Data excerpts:

──────────────────────────────

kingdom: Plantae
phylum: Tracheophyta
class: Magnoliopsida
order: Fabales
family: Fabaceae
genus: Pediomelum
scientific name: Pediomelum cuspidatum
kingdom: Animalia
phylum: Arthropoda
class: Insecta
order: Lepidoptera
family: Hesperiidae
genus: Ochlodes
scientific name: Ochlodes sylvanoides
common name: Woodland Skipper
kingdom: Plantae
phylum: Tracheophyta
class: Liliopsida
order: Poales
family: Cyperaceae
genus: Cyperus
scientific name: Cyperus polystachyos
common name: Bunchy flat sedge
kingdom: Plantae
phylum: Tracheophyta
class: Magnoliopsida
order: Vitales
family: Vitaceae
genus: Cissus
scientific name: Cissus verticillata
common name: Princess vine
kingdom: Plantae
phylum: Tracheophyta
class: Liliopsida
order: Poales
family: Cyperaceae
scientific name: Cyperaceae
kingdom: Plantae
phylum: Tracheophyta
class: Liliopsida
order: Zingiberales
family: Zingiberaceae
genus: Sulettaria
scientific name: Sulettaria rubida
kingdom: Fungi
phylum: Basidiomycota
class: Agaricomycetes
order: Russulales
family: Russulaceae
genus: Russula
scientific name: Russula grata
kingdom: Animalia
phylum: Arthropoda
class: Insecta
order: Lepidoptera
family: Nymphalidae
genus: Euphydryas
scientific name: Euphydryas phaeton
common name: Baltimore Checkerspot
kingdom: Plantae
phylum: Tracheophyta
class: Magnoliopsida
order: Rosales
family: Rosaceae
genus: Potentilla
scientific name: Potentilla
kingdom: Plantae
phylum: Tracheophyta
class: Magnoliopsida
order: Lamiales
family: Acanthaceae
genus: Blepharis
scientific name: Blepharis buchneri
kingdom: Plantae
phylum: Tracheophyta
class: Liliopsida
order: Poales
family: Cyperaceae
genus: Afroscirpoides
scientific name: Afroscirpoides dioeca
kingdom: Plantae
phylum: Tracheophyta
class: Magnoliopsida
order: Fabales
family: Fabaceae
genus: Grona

──────────────────────────────

--- Given request ---
Reproduce, without any changes, the lines of the entries from their very beginning through the line containing "common name: Bunchy flat sedge", with that line included.

--- Result ---
kingdom: Plantae
phylum: Tracheophyta
class: Magnoliopsida
order: Fabales
family: Fabaceae
genus: Pediomelum
scientific name: Pediomelum cuspidatum
kingdom: Animalia
phylum: Arthropoda
class: Insecta
order: Lepidoptera
family: Hesperiidae
genus: Ochlodes
scientific name: Ochlodes sylvanoides
common name: Woodland Skipper
kingdom: Plantae
phylum: Tracheophyta
class: Liliopsida
order: Poales
family: Cyperaceae
genus: Cyperus
scientific name: Cyperus polystachyos
common name: Bunchy flat sedge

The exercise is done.